Lo scandalo del Dio trino e unico
Celebrando in questa domenica la festa della Santissima Trinità possiamo soffermarci sulla prima lettura (Es 14,4-9) dove, in verità, non si accenna a questo mistero fondamentale della nostra fede, anzi Dio proclama il suo nome di fronte a Mosè sottolineando piuttosto l’unicità del proprio essere. È però un Dio che «passa» innanzi a lui e questo semplice verbo, a mio parere, sbilancia fortemente questa presentazione monolitica.
Questo Dio, per così dire, «mobile» contrasta molto con l’idea che la filosofia si è fatta di lui nei secoli: il motore immobile, «colui che move il sole e l’altre stelle», ma non certo se stesso. La mobilità è qualcosa di profondamente umano, in fondo parla di instabilità, se da una parte è anche vero che gli idoli «hanno piedi ma non camminano» (Sal 114,7), è molto facile pensare ugualmente a Dio come una realtà inamovibile: Egli «è la roccia della nostra salvezza» (Sal 94,1), il termine biblico che viene tradotto con «gloria» evoca l’idea di pesantezza, ancora una volta per dar conto della stabilità di colui che è l’Eterno ma forse anche con il rischio di sclerotizzarne la vitalità. Egli è invece colui che passa, come fuoco, in mezzo agli animali sacrificati da Abramo per suggellare con lui la sua alleanza (cf.Gn 15,17), passa di fronte alla grotta di Elia come vento leggero (cf. 1 Re 19,11), si coinvolge con il tempo dell’uomo e le sue dinamiche donando la sua parola, la legge incisa sulle tavole consegnate a Mosè. In questo senso davvero Mosè può invocarlo e chiedere di camminare con il suo popolo: la legge diviene luce alla strada del credente (cf. Sal 118,115), cammino quotidiano di scoperta di una relazione feconda e vitale.
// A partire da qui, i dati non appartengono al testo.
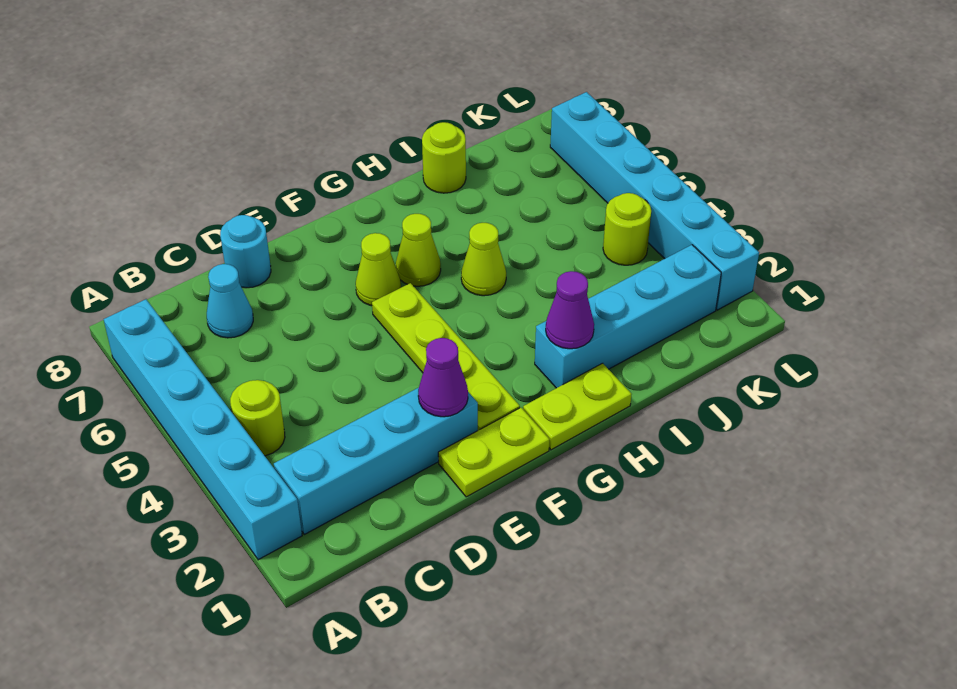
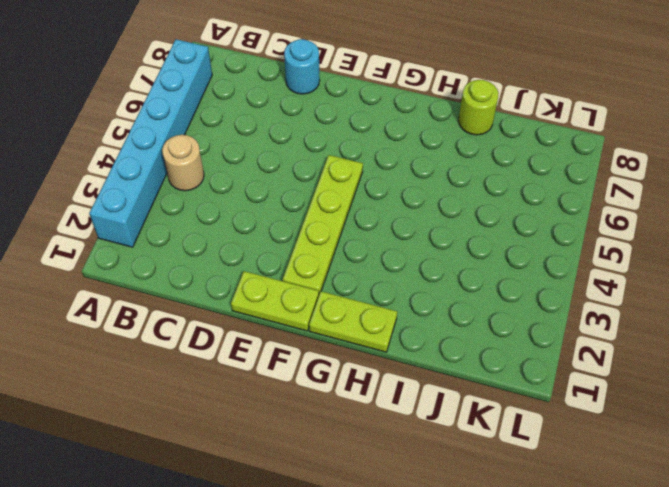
tan round brick B4 level 1 -> lime round brick B4 level 1
none -> cyan brick B2:E2 level 1
none -> cyan cone C7 level 1
none -> lime cone F6 level 1

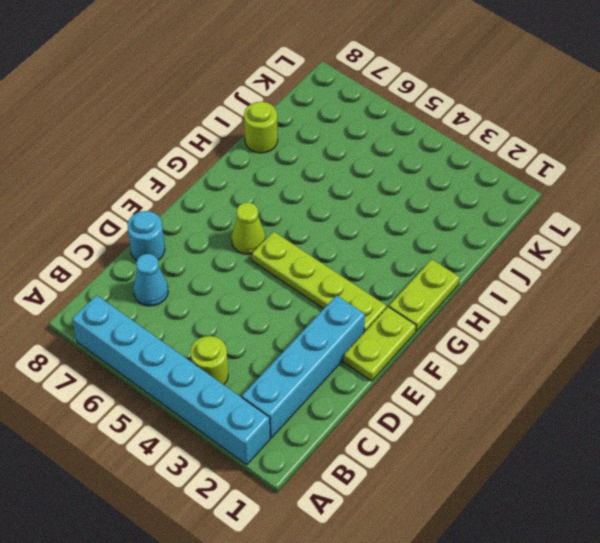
none -> lime cone G6 level 1
none -> cyan brick H2:K2 level 1
none -> lime cone H5 level 1

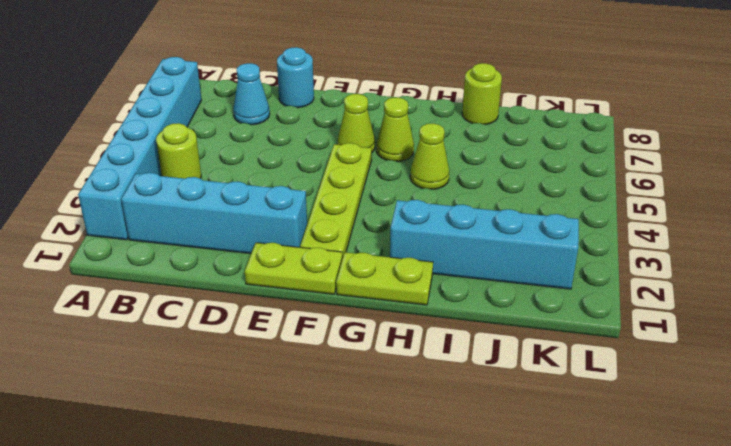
none -> lime round brick K4 level 1
none -> cyan brick L2:L7 level 1
none -> purple cone E2 level 2

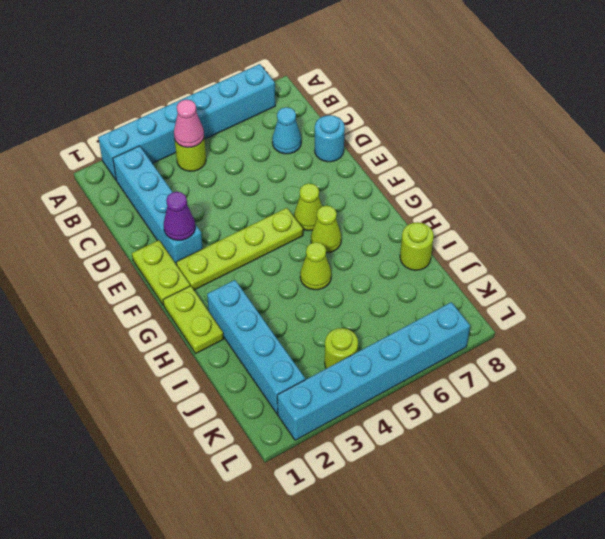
pink cone B4 level 2 -> none
none -> purple cone H2 level 2

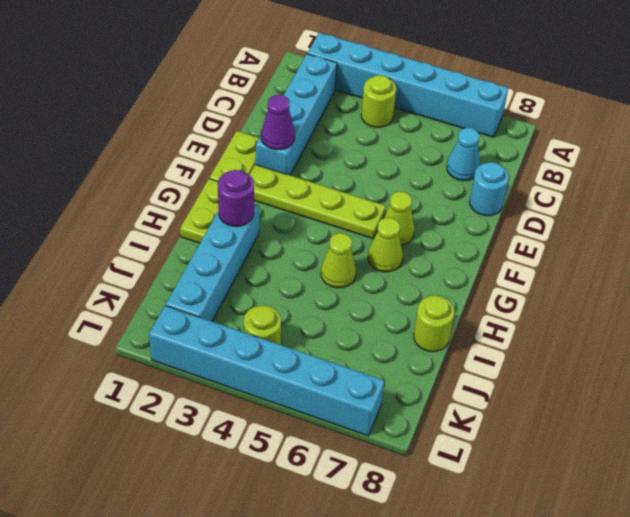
purple round brick H2 level 2 -> purple cone H2 level 2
Ogni legge trova il suo senso all’interno di un rapporto, organizza e norma le relazioni in una società, in un gruppo, fra membri di una comunità , cuce insieme concetti, valori, motivazioni e li trasforma in etica, prassi, scelte concrete. Altrimenti svuota se stessa, rimane teoria, ipotesi e si degrada in cavillo, artificio, retorica. Questo vale anche per la legge di Dio dove, con la venuta del Figlio, la centralità del rapporto diviene sovrastante perfino sui suoi contenuti specifici. Alla fine l’annuncio di Cristo non si concentra su aggiunte di particolari commi o decreti esplicativi, anzi il suo comandamento diviene uno solo (cf. Gv 13,34) purché esprima pienamente una relazione nuova con Dio e con gli altri e tutto divenga conseguenza di questo. La rivelazione del volto del Padre e il dono dello Spirito si situa in questo cammino, in questo coinvolgimento del Dio che passa nella vita dell’uomo e la trasforma.
Quella del mistero trinitario è una rivelazione che, nonostante sembri sorgere all’improvviso dal rigoroso monoteismo ebraico, si situa in diretta conseguenza con tutto il movimento di coinvolgimento di Dio con la storia del suo popolo.
Lo scandalo del Dio trino e unico, mistero insondabile e quasi rompicapo teologico , non è più incredibile del Dio che va a scegliersi un popolo ed ode con i suoi orecchi il suo lamento (cf. Es 3,7); lo scandalo del Verbo che si fa carne, del Figlio che svuota se stesso è in diretta continuità col Dio che va in esilio con il suo popolo abbandonando il tempio (cf. Ez 3,23). Il mistero della Trinità ci parla quindi di un Dio che vuol aver a che fare con quello che potrebbe sembrare la sua antitesi, l’uomo che, anche lui, porta in sé lo scandalo dell’essere una nullità e contemporaneamente «fatto poco meno degli angeli» (cf. Sal 8,5) e invitato a vivere, nel bacio santo della fraternità (cf. 2Cor 13,12), il mistero «scandaloso» della familiarità con Dio e i fratelli (cf. Ef 2,19).